Try it: Reproduce the text from every page in the material without changing it, and leave the pictures out of your answer.

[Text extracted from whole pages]
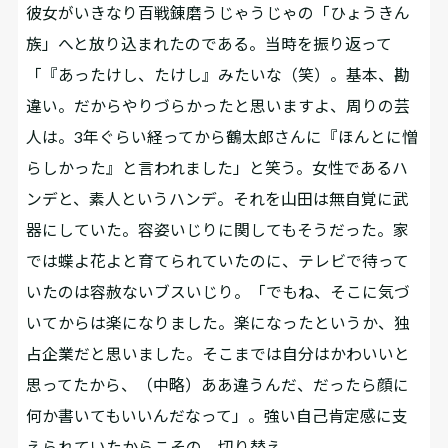
彼女がいきなり百戦錬磨うじゃうじゃの「ひょうきん
族」へと放り込まれたのである。当時を振り返って
「『あったけし、たけし』みたいな（笑）。基本、勘
違い。だからやりづらかったと思いますよ、周りの芸
人は。3年ぐらい経ってから鶴太郎さんに『ほんとに憎
らしかった』と言われました」と笑う。女性であるハ
ンデと、素人というハンデ。それを山田は無自覚に武
器にしていた。容姿いじりに関してもそうだった。家
では蝶よ花よと育てられていたのに、テレビで待って
いたのは容赦ないブスいじり。「でもね、そこに気づ
いてからは楽になりました。楽になったというか、独
占企業だと思いました。そこまでは自分はかわいいと
思ってたから、（中略）ああ違うんだ、だったら顔に
何か書いてもいいんだなって」。強い自己肯定感に支
えられていたからこその、切り替え。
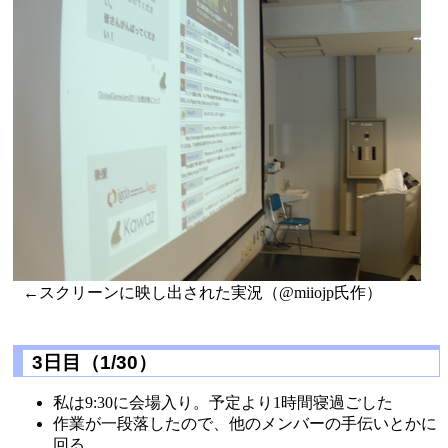
←スクリーンに映し出された実況（@miiojp氏作）
3日目（1/30）
私は9:30に会場入り。予定より1時間寝過ごした
作業が一段落したので、他のメンバーの手伝いとかに
回る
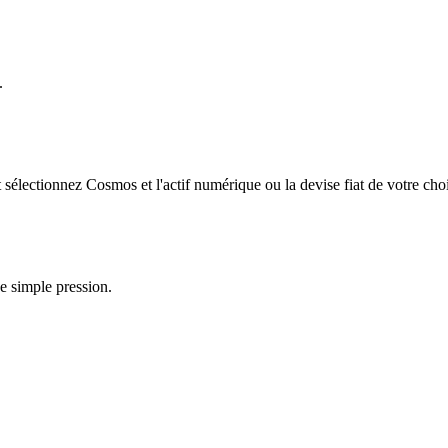
.
électionnez Cosmos et l'actif numérique ou la devise fiat de votre cho
e simple pression.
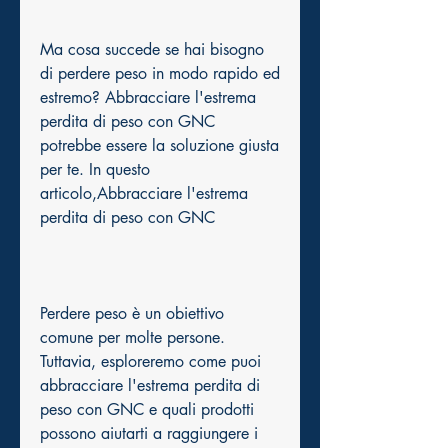
Ma cosa succede se hai bisogno 
di perdere peso in modo rapido ed 
estremo? Abbracciare l'estrema 
perdita di peso con GNC 
potrebbe essere la soluzione giusta 
per te. In questo 
articolo,Abbracciare l'estrema 
perdita di peso con GNC
Perdere peso è un obiettivo 
comune per molte persone. 
Tuttavia, esploreremo come puoi 
abbracciare l'estrema perdita di 
peso con GNC e quali prodotti 
possono aiutarti a raggiungere i 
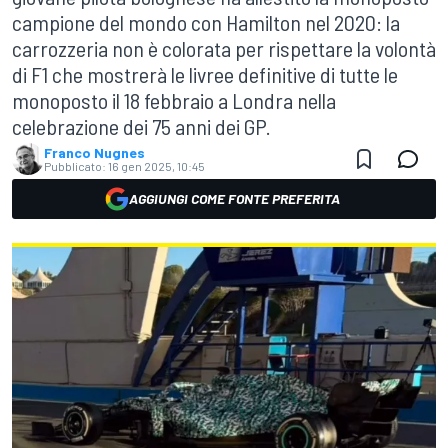
campione del mondo con Hamilton nel 2020: la
carrozzeria non è colorata per rispettare la volontà
di F1 che mostrerà le livree definitive di tutte le
monoposto il 18 febbraio a Londra nella
celebrazione dei 75 anni dei GP.
Franco Nugnes
Pubblicato:
16 gen 2025, 10:45
AGGIUNGI COME FONTE PREFERITA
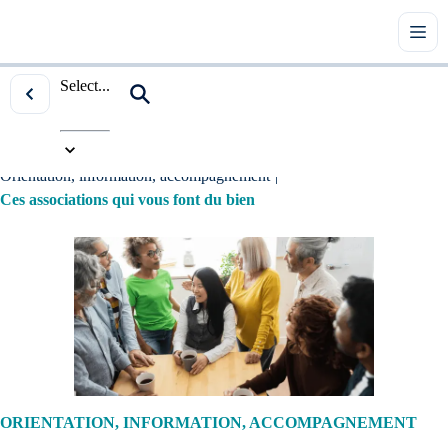
Select...
Accueil
|
Tous les articles
|
Orientation, information, accompagnement
|
Ces associations qui vous font du bien
ORIENTATION, INFORMATION, ACCOMPAGNEMENT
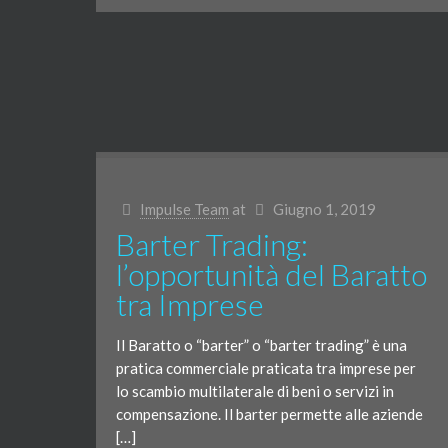
Impulse Team
at
Giugno 1, 2019
Barter Trading:
l’opportunità del Baratto
tra Imprese
Il Baratto o “barter” o “barter trading” è una
pratica commerciale praticata tra imprese per
lo scambio multilaterale di beni o servizi in
compensazione. Il barter permette alle aziende
[…]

Exercise solution:
彼女がいきなり百戦錬磨うじゃうじゃの「ひょうきん
族」へと放り込まれたのである。当時を振り返って
「『あったけし、たけし』みたいな（笑）。基本、勘
違い。だからやりづらかったと思いますよ、周りの芸
人は。3年ぐらい経ってから鶴太郎さんに『ほんとに憎
らしかった』と言われました」と笑う。女性であるハ
ンデと、素人というハンデ。それを山田は無自覚に武
器にしていた。容姿いじりに関してもそうだった。家
では蝶よ花よと育てられていたのに、テレビで待って
いたのは容赦ないブスいじり。「でもね、そこに気づ
いてからは楽になりました。楽になったというか、独
占企業だと思いました。そこまでは自分はかわいいと
思ってたから、（中略）ああ違うんだ、だったら顔に
何か書いてもいいんだなって」。強い自己肯定感に支
えられていたからこその、切り替え。
←スクリーンに映し出された実況（@miiojp氏作）
3日目（1/30）
私は9:30に会場入り。予定より1時間寝過ごした
作業が一段落したので、他のメンバーの手伝いとかに
回る
.
électionnez Cosmos et l'actif numérique ou la devise fiat de votre cho
e simple pression.
Ma cosa succede se hai bisogno 
di perdere peso in modo rapido ed 
estremo? Abbracciare l'estrema 
perdita di peso con GNC 
potrebbe essere la soluzione giusta 
per te. In questo 
articolo,Abbracciare l'estrema 
perdita di peso con GNC
Perdere peso è un obiettivo 
comune per molte persone. 
Tuttavia, esploreremo come puoi 
abbracciare l'estrema perdita di 
peso con GNC e quali prodotti 
possono aiutarti a raggiungere i 
campione del mondo con Hamilton nel 2020: la
carrozzeria non è colorata per rispettare la volontà
di F1 che mostrerà le livree definitive di tutte le
monoposto il 18 febbraio a Londra nella
celebrazione dei 75 anni dei GP.
Franco Nugnes
Pubblicato:
16 gen 2025, 10:45
AGGIUNGI COME FONTE PREFERITA
Select...
Accueil
|
Tous les articles
|
Orientation, information, accompagnement
|
Ces associations qui vous font du bien
ORIENTATION, INFORMATION, ACCOMPAGNEMENT
Impulse Team
at
Giugno 1, 2019
Barter Trading:
l’opportunità del Baratto
tra Imprese
Il Baratto o “barter” o “barter trading” è una
pratica commerciale praticata tra imprese per
lo scambio multilaterale di beni o servizi in
compensazione. Il barter permette alle aziende
[…]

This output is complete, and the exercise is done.